Помогаю ей одеться, и вывожу Алису на улицу.
Обычно я использую этот тон разговора, когда вижу, что нерадивый пациент отказывается принимать лекарства — это всегда помогает, и теперь мне становится неловко, что я применил его и в жизни.
— Теперь мне действительно легче. — Признаётся девушка, когда мы отходим от дома.
Каблучки её демисезонных ботиночек тихо стучат по асфальту.
Мы идём вдоль вечерней улицы, под нашими ногами хрустят сухие желтые листья, а над головами разливается густой оранжевый свет фонарей.

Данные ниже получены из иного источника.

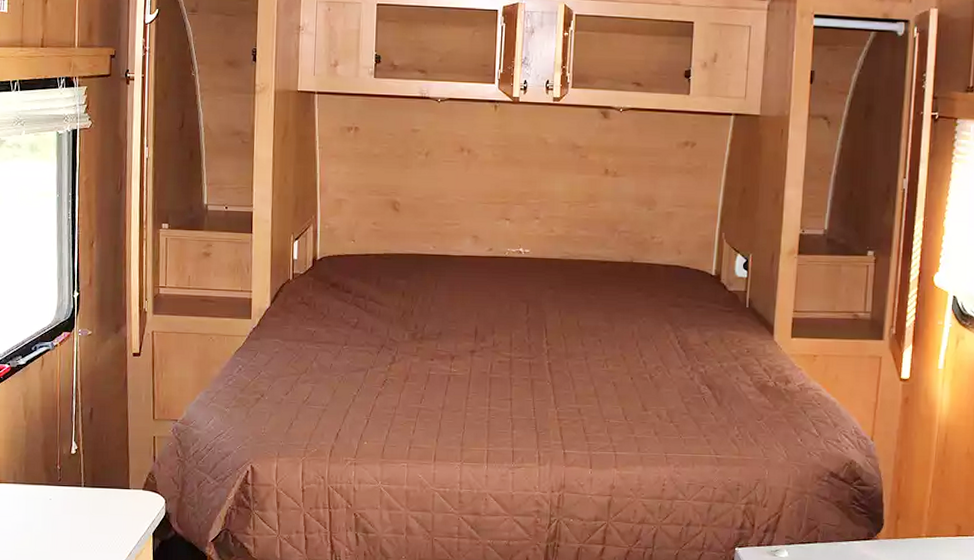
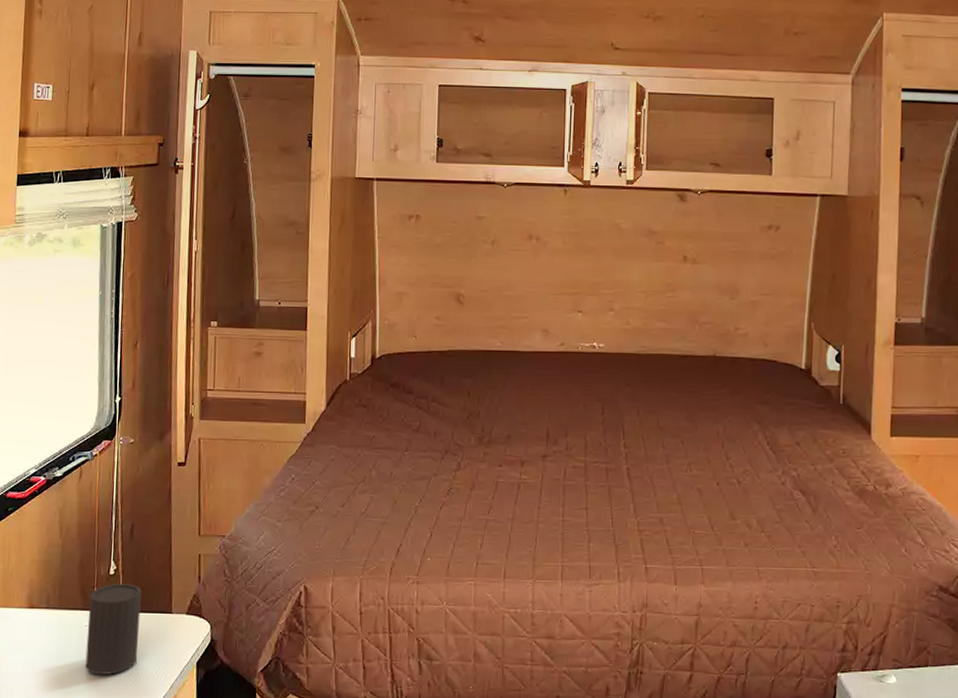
cup: none [50,462,101,543] -> present [85,584,142,675]

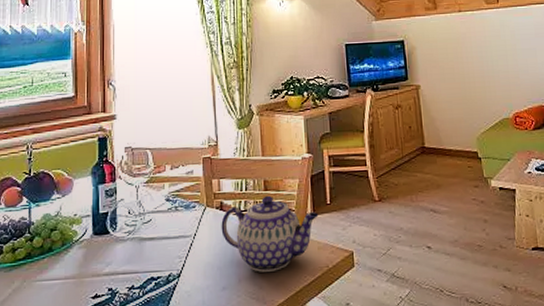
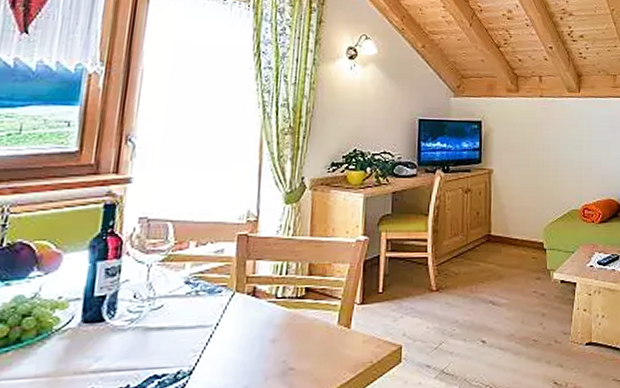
teapot: present [221,195,319,272] -> none [250,281,368,369]

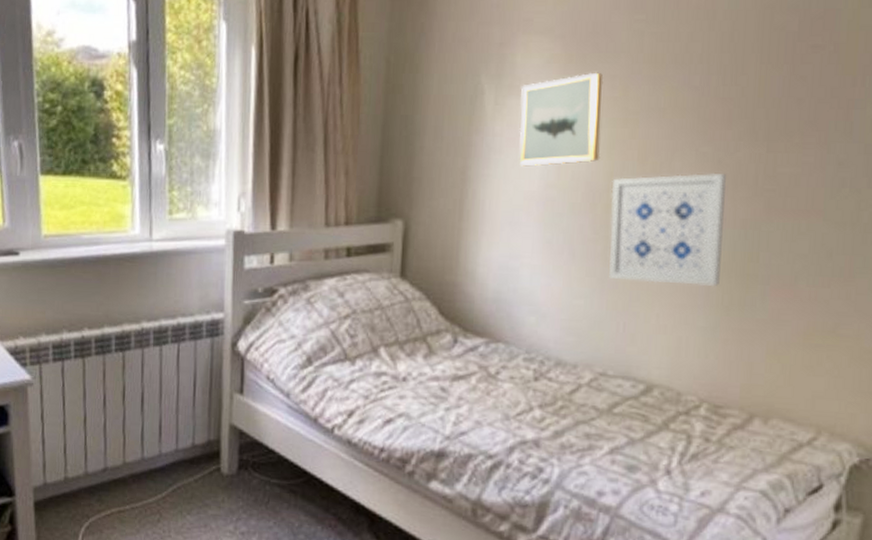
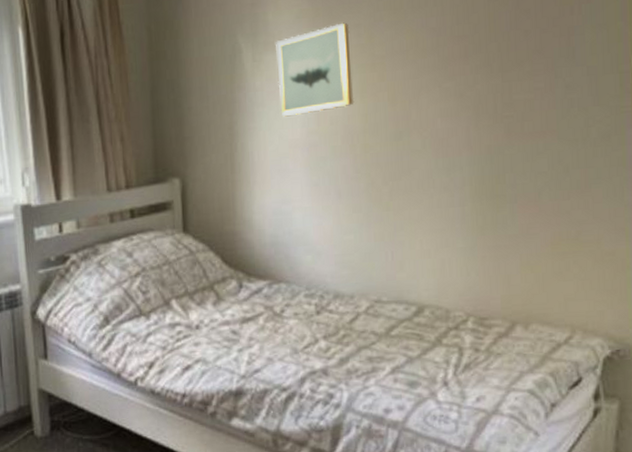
wall art: present [609,172,726,286] -> none [367,105,473,213]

Нужно о чём-то говорить, нужно взять её за руку, нужно разрядить обстановку, но… я кажусь самому себе обросшим тиной, тяжёлым болотным камнем. Тянуться к этой девушке — всё равно, что тянуться к свету из мутной воды: цель кажется недостижимой, а старания напрасными. Ей не место в моём личном душевном болоте.
— Почему вы позвали меня? — Спрашиваю я, когда мы в тишине проходим метров двести.
— Вам ответить честно или соврать? — Уточняет Алиса, кутаясь в воротник серого пальто.
Мы на равном отдалении от двух фонарей, в отрезке темноты и прохлады, и я не вижу её лица, но чувствую, знаю, что она сейчас улыбается.
— Скажите правду. — Прошу я.
А у самого пальцы потеют — настолько велико желание взять её за руку.
— Наверное, я просто ухватилась за возможность увидеть вас снова.